So far there are few high-profile incidents and actions that can’t be written off as excessive zeal by individuals, but the incidents look disturbingly familiar to people who investigated the earlier clandestine actions of the government. “Back in the late 1960s and early ’70s the FBI, the military, local police and campus police had their own bailiwicks and limited powers,” said Christopher Pyle, a former investigator for Senator Frank Church’s Select Committee on Intelligence, in the 1970s, and currently a professor of politics at Mount Holyoke College. “But operating today through the JTTFs and the combined intelligence and fusion centers, which join military analysts with law enforcement specialists, they are all part of one big club, effectively destroying the Fourth Amendment against unlimited search and seizure.”

Stored data entries
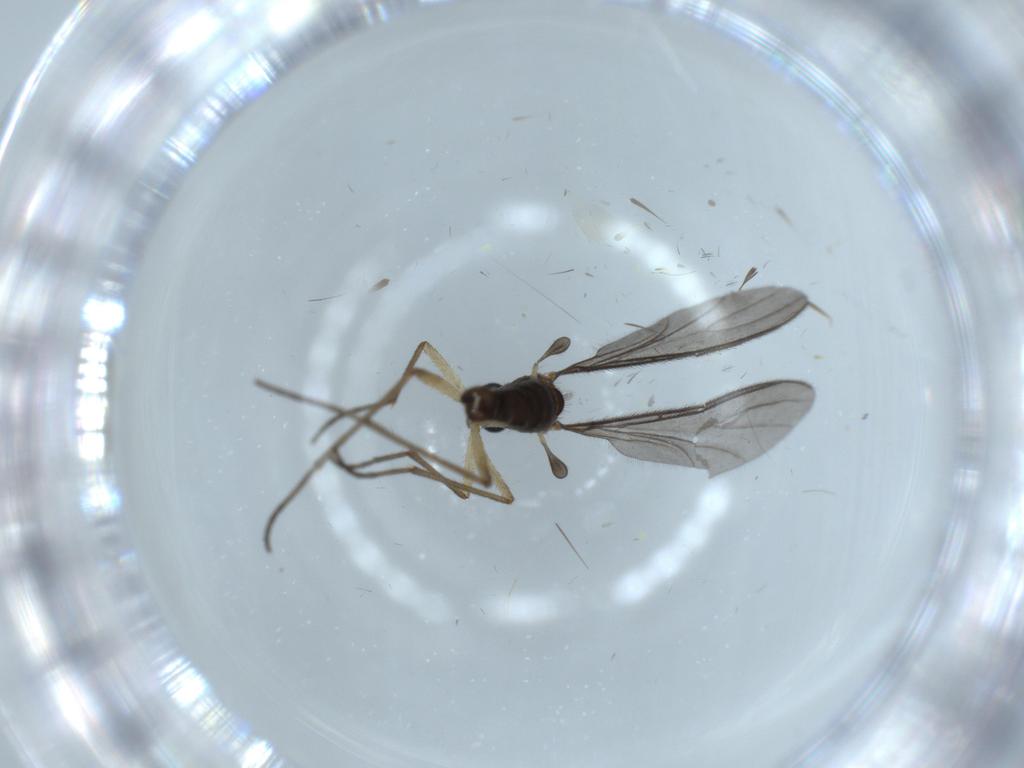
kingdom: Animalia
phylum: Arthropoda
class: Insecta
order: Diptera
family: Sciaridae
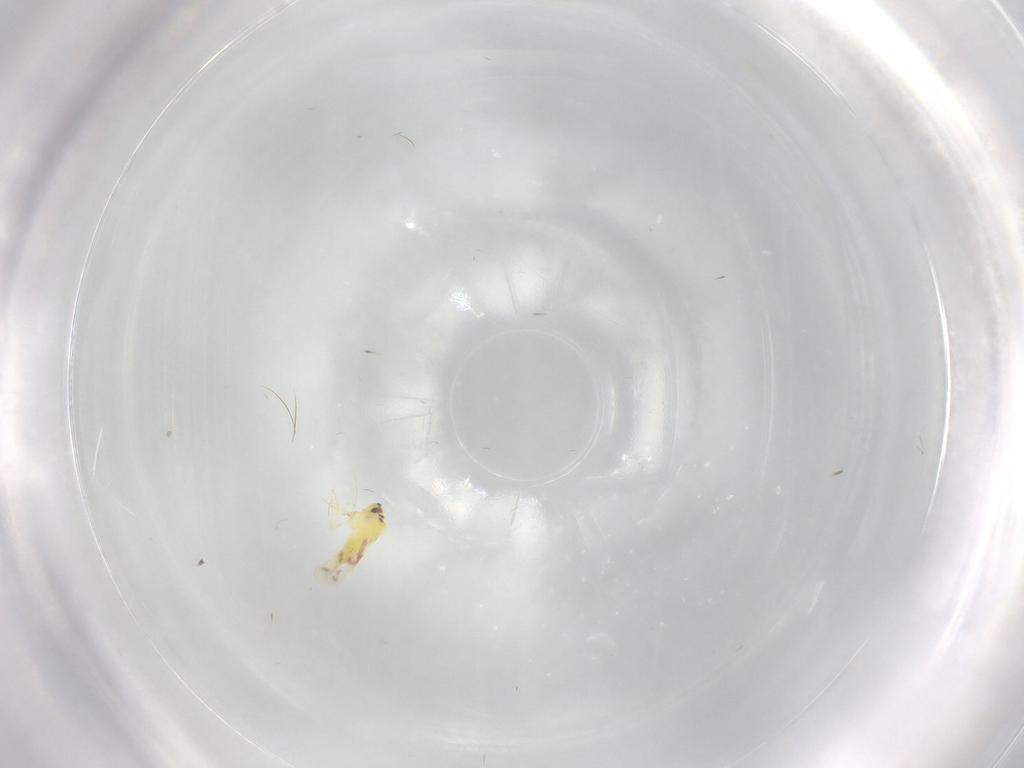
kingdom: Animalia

GOALS:
a) Answer these questions from the surveillance passage.
(i) Where is Christopher Pyle currently a professor of politics?
(ii) For which committee did Pyle formerly work as an investigator?
(iii) Whom do the fusion centers join together?
b) For each statement, say whether the surveillance passage agrees, and quote the words that decide it.
(i) In the late 1960s and early '70s, the FBI and campus police had unlimited powers.
(ii) The fusion centers bring military analysts together with law enforcement specialists.
(iii) Many high-profile incidents so far cannot be written off as excessive zeal by individuals.
The material has no connection to the surveillance passage.

SOLUTIONS TO THE TASKS:
a)
(i) Mount Holyoke College
(ii) Senator Frank Church's Select Committee on Intelligence
(iii) Military analysts with law enforcement specialists

b)
(i) No: "had their own bailiwicks and limited powers"
(ii) Yes: "which join military analysts with law enforcement specialists"
(iii) No: "So far there are few high-profile incidents and actions that can’t be written off as excessive zeal by individuals"